Opportunities: China's Windfall tax reform is significant for the oil companies.
- After China raised its crude windfall tax threshold from $40 to $55, the earning per share improved from 10 percent for CNOOC to 16 percent for PetroChina, estimated by CITI Group, please refer the chart below.
- Roubini Global Economics highlighted that despite hostile policies towards investors, capital investments have been the fastest-growing segment in the Argentinean economy. Approximately 20 percent expansion rates have been driven from construction and the imports of capital goods.
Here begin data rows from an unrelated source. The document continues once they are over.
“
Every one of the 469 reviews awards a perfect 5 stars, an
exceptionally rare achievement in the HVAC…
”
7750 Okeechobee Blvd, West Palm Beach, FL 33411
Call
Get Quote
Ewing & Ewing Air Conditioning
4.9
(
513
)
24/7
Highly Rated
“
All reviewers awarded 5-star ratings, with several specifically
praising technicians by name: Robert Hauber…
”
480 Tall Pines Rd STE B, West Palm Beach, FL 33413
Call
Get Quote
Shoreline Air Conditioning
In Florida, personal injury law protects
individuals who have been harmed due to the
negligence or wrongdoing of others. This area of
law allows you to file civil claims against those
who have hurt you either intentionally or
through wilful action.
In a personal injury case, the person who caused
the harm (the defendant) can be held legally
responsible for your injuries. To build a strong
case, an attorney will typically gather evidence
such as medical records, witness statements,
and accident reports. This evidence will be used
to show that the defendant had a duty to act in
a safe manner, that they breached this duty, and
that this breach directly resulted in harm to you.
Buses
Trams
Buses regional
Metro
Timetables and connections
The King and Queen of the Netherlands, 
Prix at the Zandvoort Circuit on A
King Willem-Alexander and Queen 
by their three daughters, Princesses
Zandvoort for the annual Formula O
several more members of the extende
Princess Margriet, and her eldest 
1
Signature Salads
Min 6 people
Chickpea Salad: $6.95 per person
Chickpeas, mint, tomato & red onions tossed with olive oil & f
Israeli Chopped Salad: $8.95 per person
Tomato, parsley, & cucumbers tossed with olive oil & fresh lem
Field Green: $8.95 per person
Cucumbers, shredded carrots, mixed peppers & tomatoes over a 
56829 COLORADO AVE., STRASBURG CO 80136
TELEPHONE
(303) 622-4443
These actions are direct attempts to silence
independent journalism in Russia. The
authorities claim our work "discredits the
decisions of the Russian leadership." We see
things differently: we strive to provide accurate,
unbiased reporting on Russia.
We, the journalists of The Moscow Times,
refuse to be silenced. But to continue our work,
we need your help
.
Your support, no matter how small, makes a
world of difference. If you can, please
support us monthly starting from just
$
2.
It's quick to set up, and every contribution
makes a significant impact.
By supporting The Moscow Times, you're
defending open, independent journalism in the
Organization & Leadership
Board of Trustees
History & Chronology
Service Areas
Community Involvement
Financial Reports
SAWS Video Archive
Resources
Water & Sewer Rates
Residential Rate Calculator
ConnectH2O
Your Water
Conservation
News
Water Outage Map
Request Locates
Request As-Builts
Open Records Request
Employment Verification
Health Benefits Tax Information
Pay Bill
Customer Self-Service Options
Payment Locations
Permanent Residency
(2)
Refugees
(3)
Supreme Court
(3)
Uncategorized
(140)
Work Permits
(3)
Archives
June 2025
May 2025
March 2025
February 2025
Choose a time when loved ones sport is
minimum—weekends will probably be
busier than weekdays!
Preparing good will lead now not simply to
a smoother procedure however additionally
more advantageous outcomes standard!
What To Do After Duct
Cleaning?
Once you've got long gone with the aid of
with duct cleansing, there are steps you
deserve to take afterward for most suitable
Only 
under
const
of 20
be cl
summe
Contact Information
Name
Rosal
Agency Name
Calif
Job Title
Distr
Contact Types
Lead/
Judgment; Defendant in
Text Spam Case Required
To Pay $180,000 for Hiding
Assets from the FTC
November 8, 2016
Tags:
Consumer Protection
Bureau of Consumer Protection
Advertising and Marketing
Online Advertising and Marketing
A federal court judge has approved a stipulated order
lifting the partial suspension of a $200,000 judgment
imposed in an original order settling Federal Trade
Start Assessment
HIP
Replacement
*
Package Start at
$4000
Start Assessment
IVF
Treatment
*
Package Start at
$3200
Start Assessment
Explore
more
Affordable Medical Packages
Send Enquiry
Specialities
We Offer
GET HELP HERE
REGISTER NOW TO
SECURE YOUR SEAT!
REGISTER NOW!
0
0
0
- As we highlighted in our November-end Investor Alert, with likely sources of funding not being sufficient to cover the size of the European bailout fund, the European Central Bank had no choice but to follow in the footsteps of the U.S. Federal Reserve and expand its balance sheet. The BCA chart below shows deposits held by European banks at the ECB have skyrocketed, in a way reminiscent of what occurred after the Troubled Asset Relief Program (TARP) and the Fed’s QE1.
Threats
- The brokerage firms are now downgrading corporate earnings due to slower GDP growth in China, and therefore, the stock market will probably continue its volatility in the near term unless China cuts RRR aggressively and implements fiscal stimulus policies in the first quarter.
- Recent days have seen very heavy rainfall in Brazil’s Minas Gerais state, the heart of the iron ore mining industry. While this has not yet fed through into major weakness in shipping data, it does promote the likelihood that the first half of 2012 Brazilian iron ore exports will follow the historical pattern of falling approximately 10 percent sequentially during the first calendar quarter.